From the April 24, 2017, Emerging Civil War "Failed ironclads: CSS Mississippi and CSS Louisiana at New Orleans" by Dwight Hughes.
Despite all the problems listed in the previous posts about the ship, Confederate naval officers considered the Mississippi "the strongest...most formidable war vessel that had ever been built." It was 250 feet long, 1400 tons and was quite unorthodox, even for an ironclad.
As stated before, the Tift brother, Asa and Nelson, had persuaded Mallory that they could make up for a lack of skilled shipwrights needed to bend and shape frames and planks for the hull by building it like a house with flat sides and square corners except where the pointed ends joined the hull.

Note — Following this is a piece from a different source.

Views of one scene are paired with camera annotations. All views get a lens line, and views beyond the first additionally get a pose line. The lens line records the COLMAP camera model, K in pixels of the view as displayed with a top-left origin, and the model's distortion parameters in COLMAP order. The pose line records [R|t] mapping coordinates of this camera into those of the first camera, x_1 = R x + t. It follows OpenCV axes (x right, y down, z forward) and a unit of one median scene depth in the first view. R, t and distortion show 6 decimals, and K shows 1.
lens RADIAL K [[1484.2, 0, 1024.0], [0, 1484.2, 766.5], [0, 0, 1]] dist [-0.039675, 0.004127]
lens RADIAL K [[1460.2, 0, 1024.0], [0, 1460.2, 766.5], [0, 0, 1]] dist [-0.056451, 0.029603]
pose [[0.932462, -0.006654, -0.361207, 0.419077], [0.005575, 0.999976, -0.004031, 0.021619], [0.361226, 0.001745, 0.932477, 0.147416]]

Essentially, just a big floating box with guns.
The ship had four and a half feet of wood an iron with a casemate for twenty guns, powered by eight boilers, three engines and three propellers.
She was hurriedly launched on April 19, the day Farragut passed the forts guarding New Orleans: Fort Jackson and Fort St. Philip. But, Tredegar Iron Works in Richmond had not yet delivered the main propeller shafts and herb guns were not mounted.
Five days later, with Farragut's ships approaching the city, the crew fled upriver to Vicksburg. The executive officer, Lieutenant James Waddell, volunteered to return and set her afire.
(Waddell later commanded the raider CSS Shenandoah at the end of the war.)